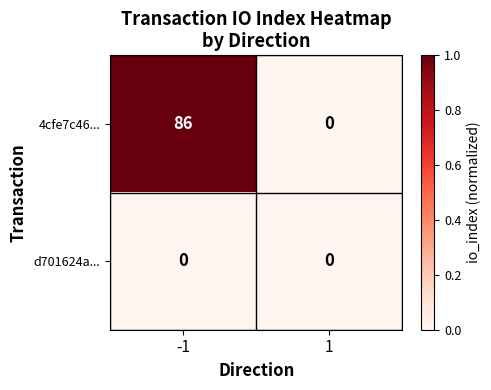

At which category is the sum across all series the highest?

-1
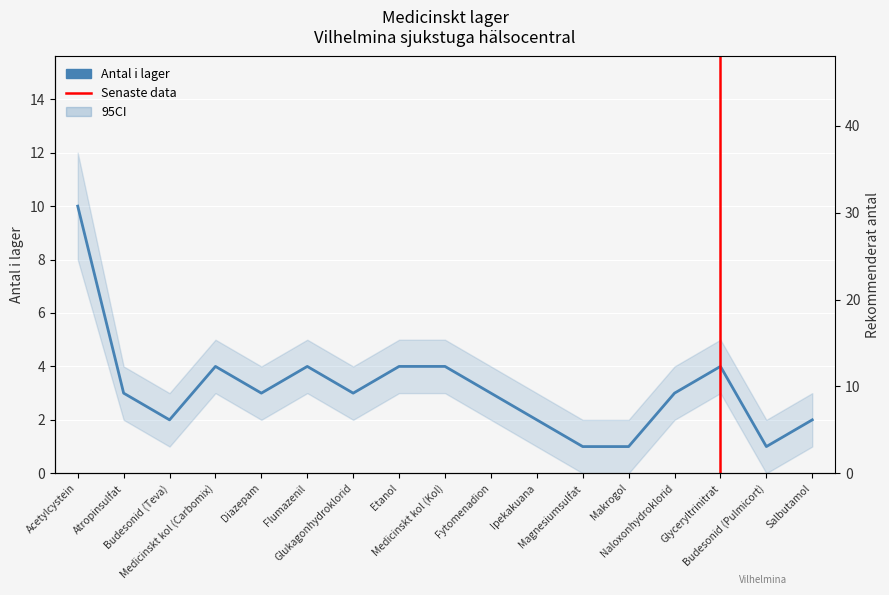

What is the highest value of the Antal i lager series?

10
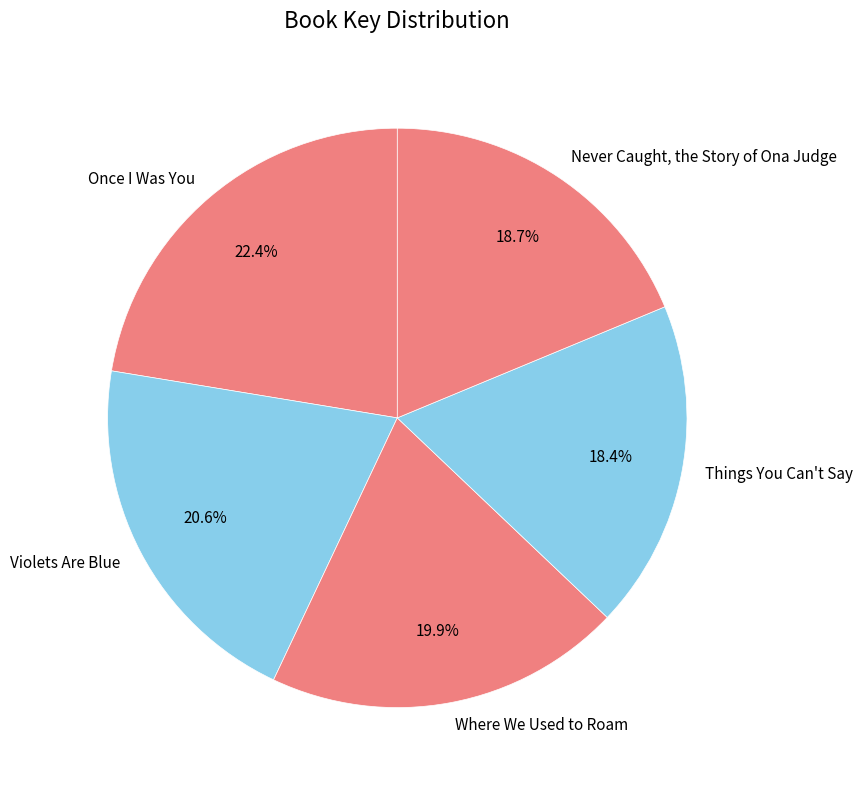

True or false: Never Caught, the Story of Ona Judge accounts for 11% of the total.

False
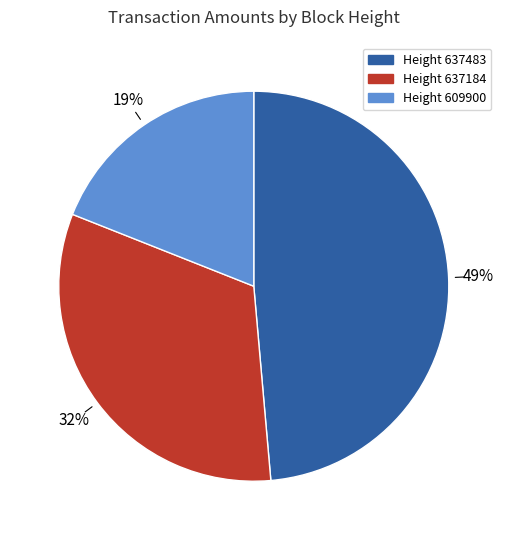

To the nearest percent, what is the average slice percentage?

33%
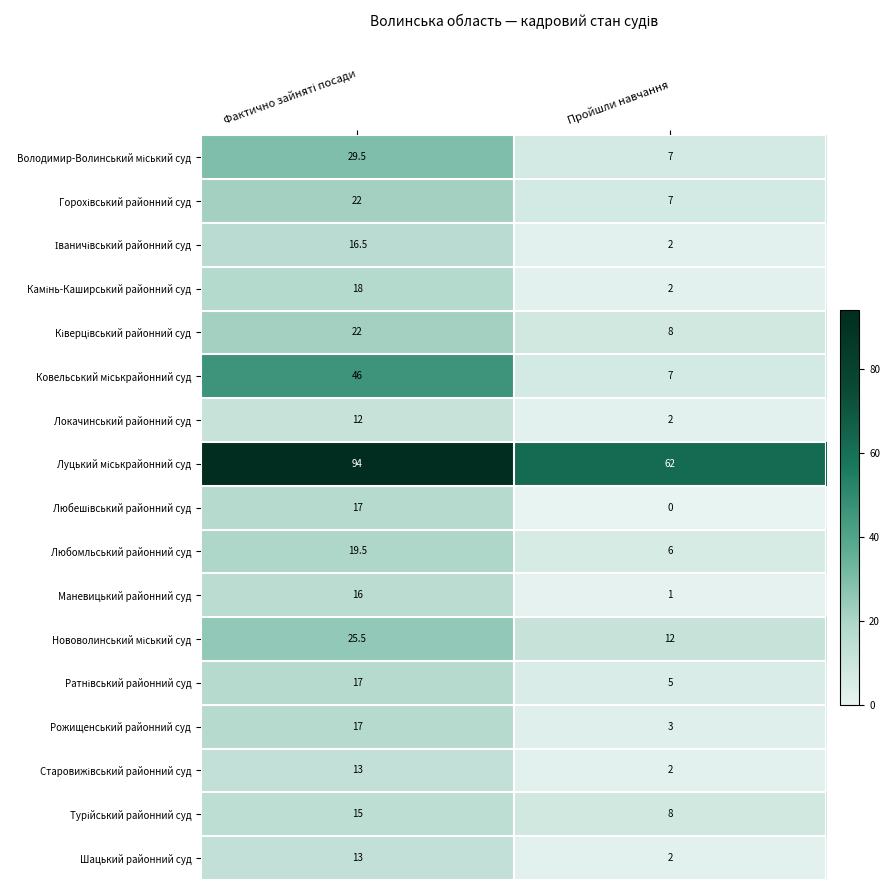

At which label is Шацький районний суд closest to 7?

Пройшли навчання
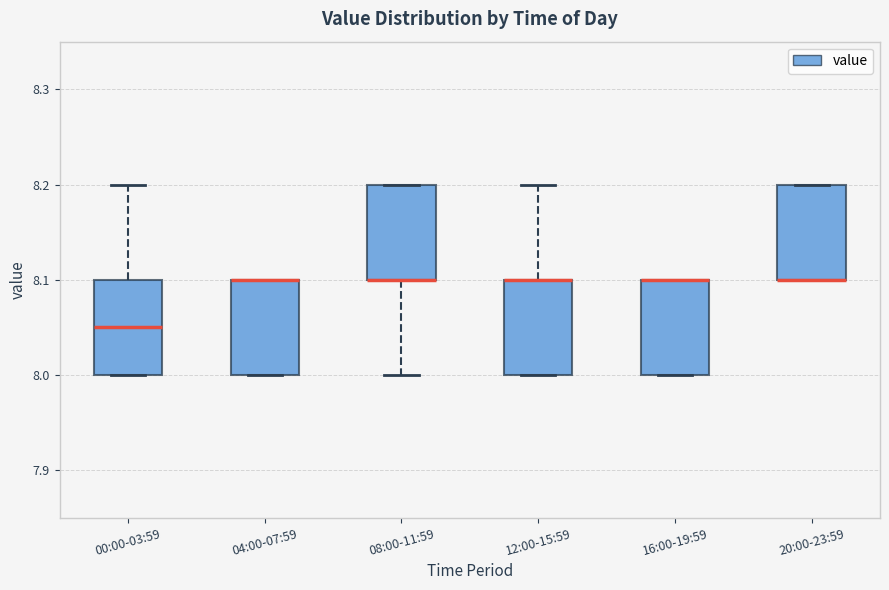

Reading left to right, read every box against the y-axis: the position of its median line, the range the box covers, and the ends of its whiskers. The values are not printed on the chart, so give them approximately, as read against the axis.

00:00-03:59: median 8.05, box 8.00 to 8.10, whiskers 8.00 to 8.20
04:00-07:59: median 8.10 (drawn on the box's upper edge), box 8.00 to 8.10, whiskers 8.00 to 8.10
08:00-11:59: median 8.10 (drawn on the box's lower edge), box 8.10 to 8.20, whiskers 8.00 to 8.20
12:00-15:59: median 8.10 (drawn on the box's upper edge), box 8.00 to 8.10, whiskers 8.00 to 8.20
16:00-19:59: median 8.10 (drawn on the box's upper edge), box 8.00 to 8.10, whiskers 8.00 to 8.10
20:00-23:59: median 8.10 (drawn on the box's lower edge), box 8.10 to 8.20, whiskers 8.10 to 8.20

▶ _Activity_
Copy all of the records above word for word, leaving out the pictures.

▶ _Output of the task_
At which category is the sum across all series the highest?

-1

What is the highest value of the Antal i lager series?

10

True or false: Never Caught, the Story of Ona Judge accounts for 11% of the total.

False

To the nearest percent, what is the average slice percentage?

33%

At which label is Шацький районний суд closest to 7?

Пройшли навчання

Reading left to right, read every box against the y-axis: the position of its median line, the range the box covers, and the ends of its whiskers. The values are not printed on the chart, so give them approximately, as read against the axis.

00:00-03:59: median 8.05, box 8.00 to 8.10, whiskers 8.00 to 8.20
04:00-07:59: median 8.10 (drawn on the box's upper edge), box 8.00 to 8.10, whiskers 8.00 to 8.10
08:00-11:59: median 8.10 (drawn on the box's lower edge), box 8.10 to 8.20, whiskers 8.00 to 8.20
12:00-15:59: median 8.10 (drawn on the box's upper edge), box 8.00 to 8.10, whiskers 8.00 to 8.20
16:00-19:59: median 8.10 (drawn on the box's upper edge), box 8.00 to 8.10, whiskers 8.00 to 8.10
20:00-23:59: median 8.10 (drawn on the box's lower edge), box 8.10 to 8.20, whiskers 8.10 to 8.20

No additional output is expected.